**Description of the task**: Leave out the pictures, then output the lines of the records below from the first through the one containing "nous assurons de".

**Saved data entries**:

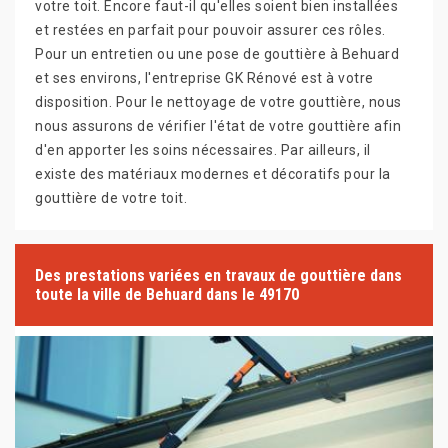
votre toit. Encore faut-il qu'elles soient bien installées
et restées en parfait pour pouvoir assurer ces rôles.
Pour un entretien ou une pose de gouttière à Behuard
et ses environs, l'entreprise GK Rénové est à votre
disposition. Pour le nettoyage de votre gouttière, nous
nous assurons de vérifier l'état de votre gouttière afin
d'en apporter les soins nécessaires. Par ailleurs, il
existe des matériaux modernes et décoratifs pour la
gouttière de votre toit.
Des prestations variées en travaux de gouttière dans
toute la ville de Behuard dans le 49170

**Task response**:
votre toit. Encore faut-il qu'elles soient bien installées
et restées en parfait pour pouvoir assurer ces rôles.
Pour un entretien ou une pose de gouttière à Behuard
et ses environs, l'entreprise GK Rénové est à votre
disposition. Pour le nettoyage de votre gouttière, nous
nous assurons de vérifier l'état de votre gouttière afin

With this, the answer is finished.